In vitro cytotoxicity of a DOX- and b melittin-loaded oligopeptide–alginate nanoparticles (oligo-DOX, oligo-melittin) toward Caco-2 cells after 48 h

Although the mechanism by which the alginate carrier assists the in vitro performance of the peptide drug is not established, we can speculate that the binding affinity between melittin and the oligopeptide–alginate is crucial. The driving force behind DOX (chemical drug) loading onto the oligopeptide–alginate nanoparticles is mainly physical adsorption, but melittin (peptide drug) may be adsorbed by the oligopeptide-side chains through more specific interactions (e.g., hydrogen bonding). Therefore, the cellular uptake efficiency and biodistribution of melittin could be increased by using the oligopeptide–alginate nanoparticles as the drug carrier.

Conclusions

A melittin-targeting drug carrier, which possesses an oligopeptide side chain, was synthesized by the amidation reaction of sodium alginate with oligopeptide at different oligopeptide:alginate ratios. Alginate and oligopeptide–alginate nanoparticles were prepared by the addition of CaCl2. The introduction of an oligopeptide side chain onto alginate had a beneficial effect on the size control of nanoparticles—the average size of the alginate nanoparticles decreased by approximately 1/4 after 10% substitution with the carboxylate moiety in alginate onto the oligopeptide, indicating interaction between oligopeptides. The hydrogen bonding interaction ability may affect the interaction with melittin, which is essentially an amphiphilic peptide.
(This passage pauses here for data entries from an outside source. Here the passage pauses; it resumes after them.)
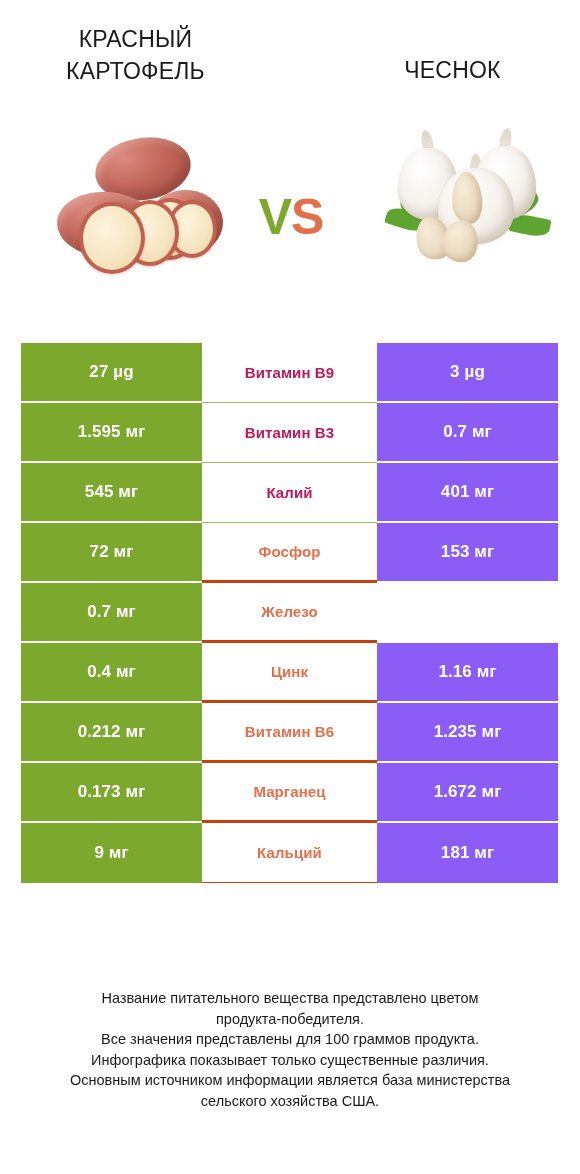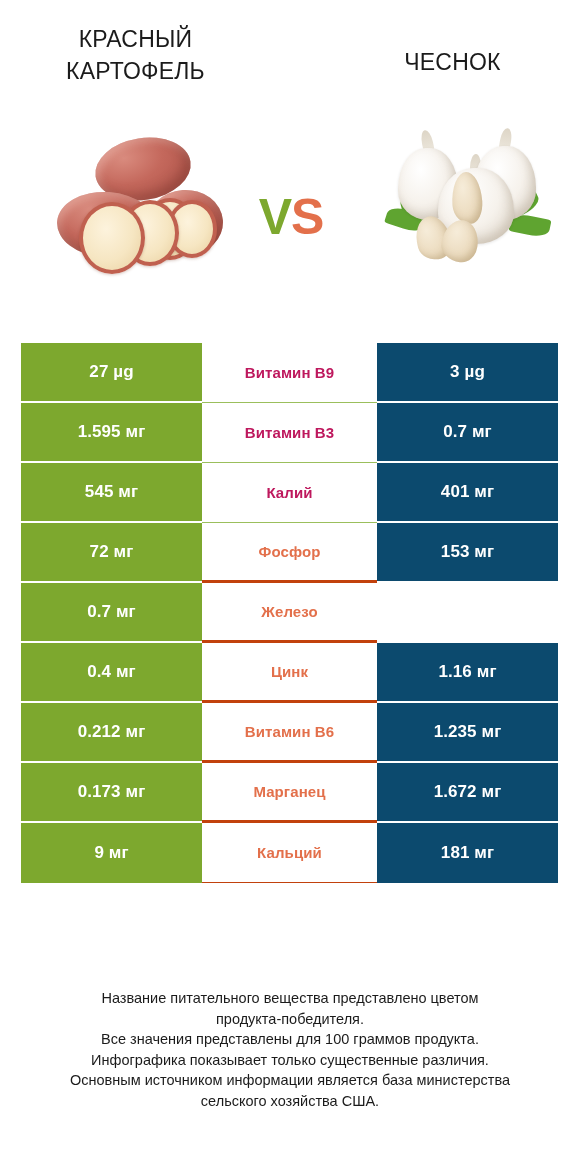--- a/index.html
+++ b/index.html
@@ -32,21 +32,21 @@
     top: 24px;
     font-size: 23px;
     font-weight: 400;
     line-height: 1.38;
     color: #1b1b1b;
     letter-spacing: 0.2px;
     text-align: center;
     white-space: pre-line;
   }
   .title-left  { left: 28px;  width: 215px; }
-  .title-right { left: 345px; width: 215px; top: 47px; }
+  .title-right { left: 345px; width: 215px; top: 55px; }
 
   
   .hero {
     position: absolute;
     top: 110px; left: 0;
     width: 580px;
     height: 210px;
   }
 
   .vs-wrap {
@@ -172,21 +172,21 @@
     color: #ffffff;
     border-bottom: 2px solid #ffffff;
   }
   .cell-mid {
     width: 175px;
     background: #ffffff;
     font-size: 15px;
   }
   .cell-right {
     width: 181px;
-    background: #0c4a6e;
+    background: #8b5cf6;
     color: #ffffff;
     border-bottom: 2px solid #ffffff;
   }
   .row:last-child .cell-left,
   .row:last-child .cell-right { border-bottom: none; }
 
   .win-green .cell-mid { color: #be185d; border-bottom: 1px solid #9BBF5C; }
   .win-orange .cell-mid { color: #E3704B; border-bottom: 3px solid #c2410c; }
   .row:last-child .cell-mid { border-bottom-width: 1px; }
In fact, the melittin loading was superior in oligopeptide–alginate nanoparticles to that in alginate nanoparticles, in contrast to the similar DOX loading on both nanoparticles. Moreover, the viability examination also showed the excellent effectiveness of melittin-loaded oligopeptide–alginate nanoparticles in comparison with free melittin. This investigation demonstrates the advantage of oligopeptide–alginate nanoparticles as a melittin carrier and the possibility of their usage as a carrier for peptide-based drugs.